What is a Migraine?
A migraine is a mild to severe headache felt as a throbbing, pulsating, or pounding debilitating headache that may be accompanied by symptoms such as nausea, vomiting, and sensitivity to light and sound. The pain is usually localized to one side of the head, most commonly the forehead area. Although, it can also occur on the whole head or shift from one side to another. The pain can be initially mild, but the intensity can vary and worsen without treatment. Research indicates that it’s the sixth most disabling disease worldwide.
What is the Difference Between a Headache and a Migraine?
There are around 150 types of headaches divided mainly into primary and secondary headaches. A migraine is a primary headache, implying that it does not occur due to another or pre-existing medical condition. A secondary headache is a result of another medical condition or disease such as sleep disorders, brain tumors, head trauma, or stroke.

Material supplied:
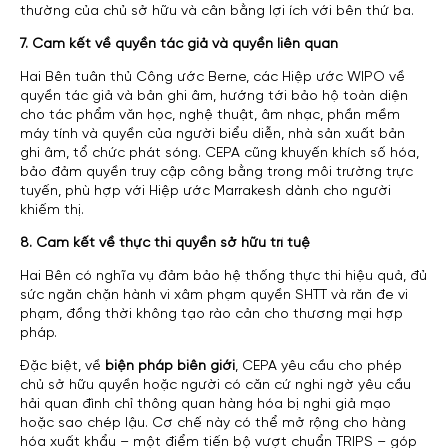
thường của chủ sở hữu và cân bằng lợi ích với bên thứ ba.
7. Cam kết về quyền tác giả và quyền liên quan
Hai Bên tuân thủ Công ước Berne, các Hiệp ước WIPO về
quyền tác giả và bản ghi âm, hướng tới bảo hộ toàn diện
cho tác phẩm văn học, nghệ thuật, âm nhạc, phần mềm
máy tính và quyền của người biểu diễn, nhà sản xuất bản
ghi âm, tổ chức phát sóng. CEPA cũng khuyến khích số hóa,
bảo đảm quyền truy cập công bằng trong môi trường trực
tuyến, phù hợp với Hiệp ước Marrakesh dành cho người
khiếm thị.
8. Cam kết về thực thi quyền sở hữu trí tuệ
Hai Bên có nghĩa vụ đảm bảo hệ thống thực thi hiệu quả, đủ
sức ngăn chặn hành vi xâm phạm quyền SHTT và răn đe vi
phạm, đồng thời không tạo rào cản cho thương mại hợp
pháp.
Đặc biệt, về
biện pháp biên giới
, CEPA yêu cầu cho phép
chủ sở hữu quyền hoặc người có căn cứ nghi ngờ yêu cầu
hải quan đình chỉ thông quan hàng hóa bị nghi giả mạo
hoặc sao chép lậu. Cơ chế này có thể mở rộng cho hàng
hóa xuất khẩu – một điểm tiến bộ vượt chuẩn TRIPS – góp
--
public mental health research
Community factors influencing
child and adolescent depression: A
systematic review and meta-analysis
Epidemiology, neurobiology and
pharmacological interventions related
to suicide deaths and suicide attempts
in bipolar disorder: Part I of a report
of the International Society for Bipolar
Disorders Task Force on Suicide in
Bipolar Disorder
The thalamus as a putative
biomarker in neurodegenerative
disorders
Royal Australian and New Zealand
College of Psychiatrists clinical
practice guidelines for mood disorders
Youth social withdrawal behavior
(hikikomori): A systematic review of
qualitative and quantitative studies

Task to complete:
Copy word for word the passage of the migraine text above that opens with the words containing "A migraine is a mild" and closes with "disabling disease worldwide.".

Answer for this exercise:
A migraine is a mild to severe headache felt as a throbbing, pulsating, or pounding debilitating headache that may be accompanied by symptoms such as nausea, vomiting, and sensitivity to light and sound. The pain is usually localized to one side of the head, most commonly the forehead area. Although, it can also occur on the whole head or shift from one side to another. The pain can be initially mild, but the intensity can vary and worsen without treatment. Research indicates that it’s the sixth most disabling disease worldwide.